** TASK DESCRIPTION **
What you return should be only the lines in the entries below between the one holding "Все регионы" and the one holding "prý cel­kem rych­le", ends included, with every picture left out.

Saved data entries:

━━━━━━━━━━━━━━━━━━━━

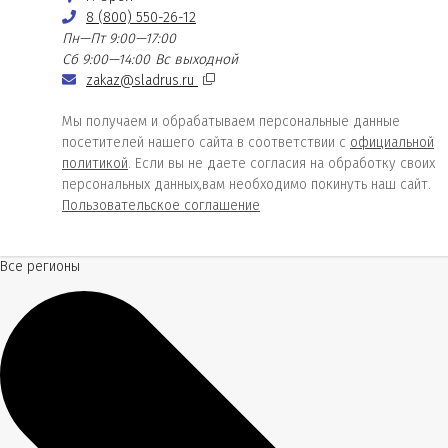
8 (800) 550-26-12
Пн—Пт 9:00—17:00
Сб 9:00—14:00
Вс выходной
zakaz@sladrus.ru
Мы получаем и обрабатываем персональные данные
посетителей нашего сайта в соответствии с
официальной
политикой
. Если вы не даете согласия на обработку своих
персональных данных,вам необходимо покинуть наш сайт.
Пользовательское соглашение
Все регионы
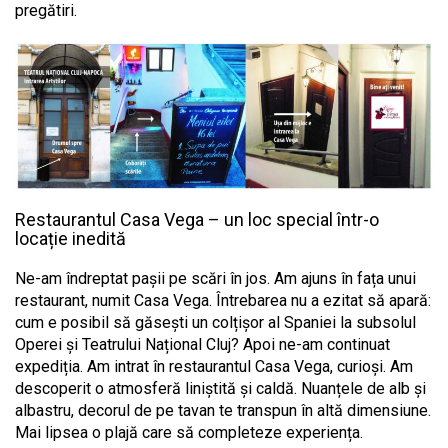
pregătiri.
Restaurantul Casa Vega – un loc special într-o
locație inedită
Ne-am îndreptat pașii pe scări în jos. Am ajuns în fața unui
restaurant, numit Casa Vega. Întrebarea nu a ezitat să apară:
cum e posibil să găsești un colțișor al Spaniei la subsolul
Operei și Teatrului Național Cluj? Apoi ne-am continuat
expediția. Am intrat în restaurantul Casa Vega, curioși. Am
descoperit o atmosferă liniștită și caldă. Nuanțele de alb și
albastru, decorul de pe tavan te transpun în altă dimensiune.
Mai lipsea o plajă care să completeze experiența.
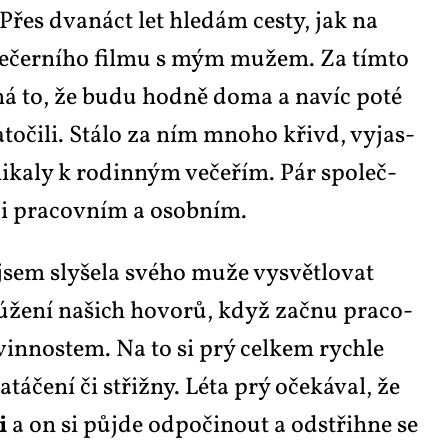
 Přes dva­náct let hle­dám ces­ty, jak na
o­ve­čer­ní­ho fil­mu s mým mu­žem. Za tím­to
ná to, že bu­du hod­ně do­ma a na­víc po­té
a­to­či­li. Stá­lo za ním mno­ho křivd, vy­jas­
ni­ka­ly k ro­din­ným ve­če­řím. Pár spo­leč­
­zi pra­cov­ním a osob­ním.
jsem sly­še­la své­ho mu­že vy­svět­lo­vat
é zú­že­ní na­šich ho­vo­rů, když za­čnu pra­co­
­vin­nos­tem. Na to si prý cel­kem rych­le
á­če­ní či střiž­ny. Lé­ta prý oče­ká­val, že
li
a on si pů­jde od­po­či­nout a od­střih­ne se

━━━━━━━━━━━━━━━━━━━━

** COMPLETED TASK **
Все регионы
pregătiri.
Restaurantul Casa Vega – un loc special într-o
locație inedită
Ne-am îndreptat pașii pe scări în jos. Am ajuns în fața unui
restaurant, numit Casa Vega. Întrebarea nu a ezitat să apară:
cum e posibil să găsești un colțișor al Spaniei la subsolul
Operei și Teatrului Național Cluj? Apoi ne-am continuat
expediția. Am intrat în restaurantul Casa Vega, curioși. Am
descoperit o atmosferă liniștită și caldă. Nuanțele de alb și
albastru, decorul de pe tavan te transpun în altă dimensiune.
Mai lipsea o plajă care să completeze experiența.
 Přes dva­náct let hle­dám ces­ty, jak na
o­ve­čer­ní­ho fil­mu s mým mu­žem. Za tím­to
ná to, že bu­du hod­ně do­ma a na­víc po­té
a­to­či­li. Stá­lo za ním mno­ho křivd, vy­jas­
ni­ka­ly k ro­din­ným ve­če­řím. Pár spo­leč­
­zi pra­cov­ním a osob­ním.
jsem sly­še­la své­ho mu­že vy­svět­lo­vat
é zú­že­ní na­šich ho­vo­rů, když za­čnu pra­co­
­vin­nos­tem. Na to si prý cel­kem rych­le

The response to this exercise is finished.